Your suggestion is to make a copy of the FE for every user? I was thinking of that in the past but wasn't quite sure how to deal when I have to publish a new version, I would need to overwrite all the .accde's with the new one but there's probably an easy way to do it.
There are plenty of threads on this subject on this and other forums. Here is an example which you can see in the Similar Threads section at the bottom of this thread

just to have that one record. Would it make much of a difference?
I would expect it to.

But be aware that the WHERE parameter of the openform is a filter not a criteria
 
you don't see users sharing the same copy of Excel, Word, Edge, whatever.
Maybe I'm mistaken but I believe they do in this case scenario "Multi-User operating system". For instance let's take excel, the path to the .exe file is always the same "C:\Program Files (x86)\Microsoft Office\Office12\EXCEL.EXE" (Office 2007). Now every RDP user will use that same .exe file just under another user account?
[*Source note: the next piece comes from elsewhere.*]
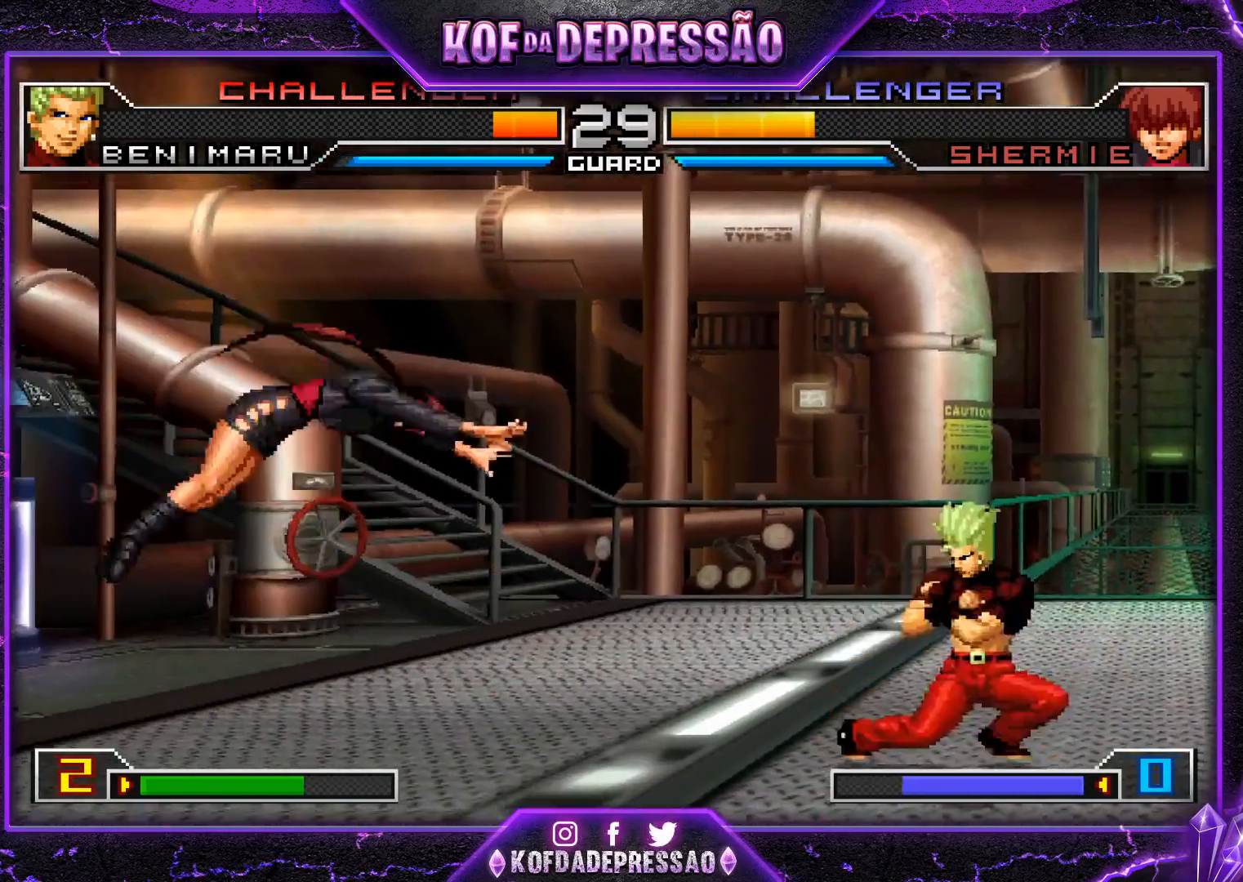
{"buttons": [], "left_stick": "center", "events": [[117, "left_stick", "up-left"], [200, "left_stick", "center"], [283, "CROSS", "down"], [350, "CROSS", "up"]]}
To be honest so far I didn't encounter any major problems with this, users sharing the same FE. I had some with reports where I use tmp tables, the case I described earlier but other than that not really. But I do get the point, every user having their own FE would probably increase the performance of the FE too, and bloat it way less.
 
To be honest so far I didn't encounter any major problems with this, users sharing the same FE.
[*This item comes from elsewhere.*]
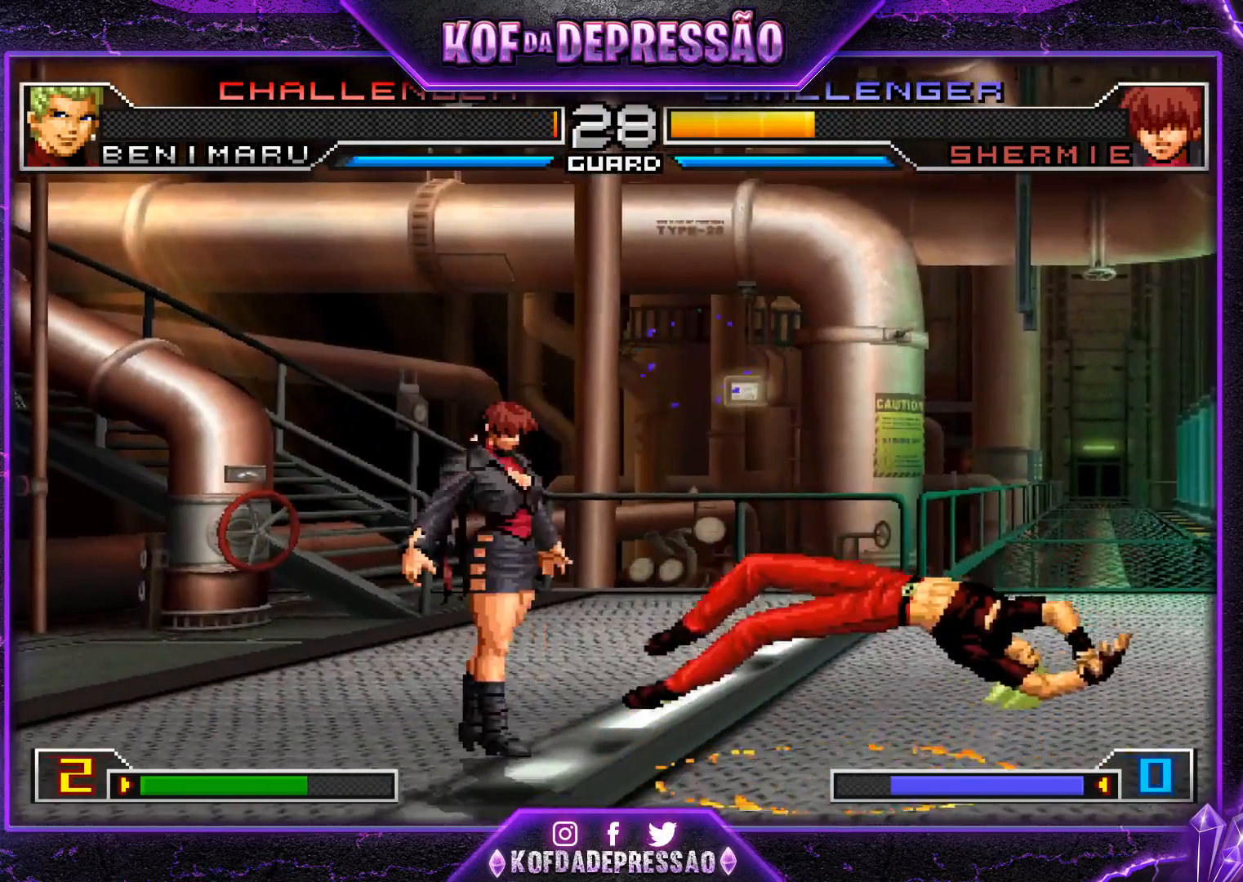
{"buttons": [], "left_stick": "down-right", "events": [[100, "CROSS", "up"], [117, "SQUARE", "up"], [133, "TRIANGLE", "up"], [150, "R1", "up"], [367, "left_stick", "left"], [434, "left_stick", "down"], [484, "left_stick", "down-right"]]}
It's your party, up to you. I had a client a few years ago with the same view. It had not been a problem for 2 or 3 years. Then one day it blew up and they lost months of data because they hadn't bothered with backups.
Now every RDP user will use that same .exe file just under another user account?
think you will find they have their own environment and their own copy in their own C drive. Simple test - put a file on your C drive - can the other users see it?
 
I appreciate the suggestions and will surely consider implementing the same, as soon as I find spare time. I did check the "similar threads" section and found some interesting ways of doing it.
think you will find they have their own environment and their own copy in their own C drive. Simple test - put a file on your C drive - can the other users see it?
I did try it quickly, I have put a txt file on the C drive from the administrator account and then used one of the client PCs to connect to the server with RDP, the txt file was there. I was able to rename the file but not edit the content of it.